Acquisition finance is the money you need to acquire a new business. Essentially, it's a loan that you take out in order to buy another company or merge with that company. This might be done by buying all the stock in that company, or simply buying the rights to the company with a cash deal.

As with any loan, an acquisition finance deal will require some background history to secure. A lender isn't going to throw money away; they want to know that your business is going to be able to pay them back. And while a normal, personal loan might involve a personal credit history, an acquisition finance loan might be a little more in-depth. As well as checking the credit history of your company, a lender might check the experience you have in managing a company, the history of profitability in your company, and the compatibility of your company with the new company you're trying to merge or buy out. Generally speaking, if you're going to be looking for a lender to provide acquisition finance, you're going to have to prove to them that you know what you're doing, and you're not making a mistake with their money.

One thing to consider with acquisition finance is the term you're getting. While it might not be attractive to put up real estate as collateral, it can get you a longer term. In fact, you can usually get a credit term over twice as long if you're willing to put up some property as collateral. This is simply because a lender is much more willing to take a risk on you if they know you're taking a risk on them. If your lender is giving you money on blind faith, you'll need to pay them off quickly in order to keep their trust. But if you're willing to put your own property on the line for them, they'll be much more trusting of your promises to pay by the deadline.

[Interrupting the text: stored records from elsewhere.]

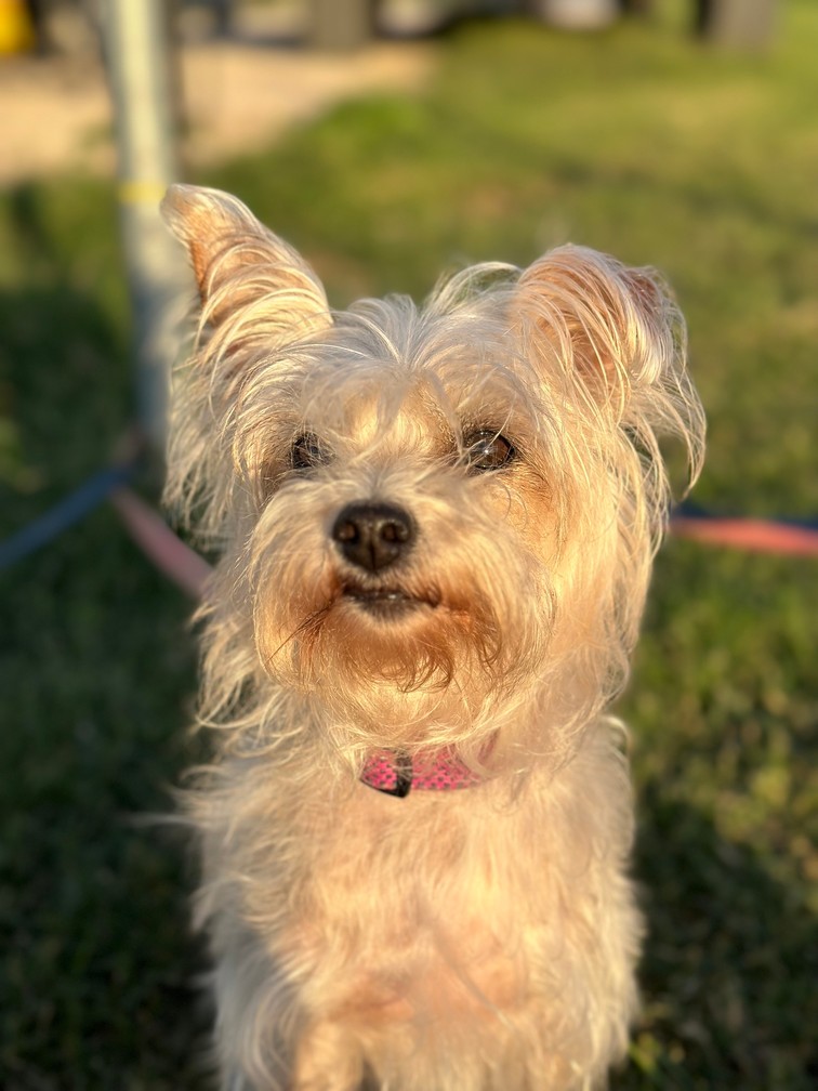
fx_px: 1512
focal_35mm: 48
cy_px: 546
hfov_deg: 30.3
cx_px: 409
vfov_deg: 39.7
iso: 100
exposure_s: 1/3058
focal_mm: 6.86
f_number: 1.78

Any time you borrow money - whether it's through corporate credit or a personal home mortgage, you want to be certain that you know what you're doing. You want to know that you really need the money, and that it's worth the interest you may be paying on that money. You want to know that it's worth the debt, basically. So if you're considering acquisition finance, you will want to seriously consider the decision first. When you're acquiring a new business, you need to be certain that business will actually be a positive asset to you. You also need to know that you can handle that business, as well as your own. A merger doesn't help anybody if you end up sinking both companies. Make sure you know exactly what you're doing, and the company you're trying to acquire is a company that will compliment the assets you already have.

As well as considering the value of the company you're trying to acquire, you should also consider exactly how much money you're going to need. Some lenders may be willing to give you an outrageous amount of money, but you shouldn't borrow any more than you need. While it might be tempting to have all that money for your discretionary use now, paying interest on all that extra isn't going to be healthy in the long run. On the other hand, you should make a careful estimate, because you really don't want to run out of money. Getting one loan is hassle enough; you shouldn't have to go back to your lender and tell them your accountants messed up and you need more.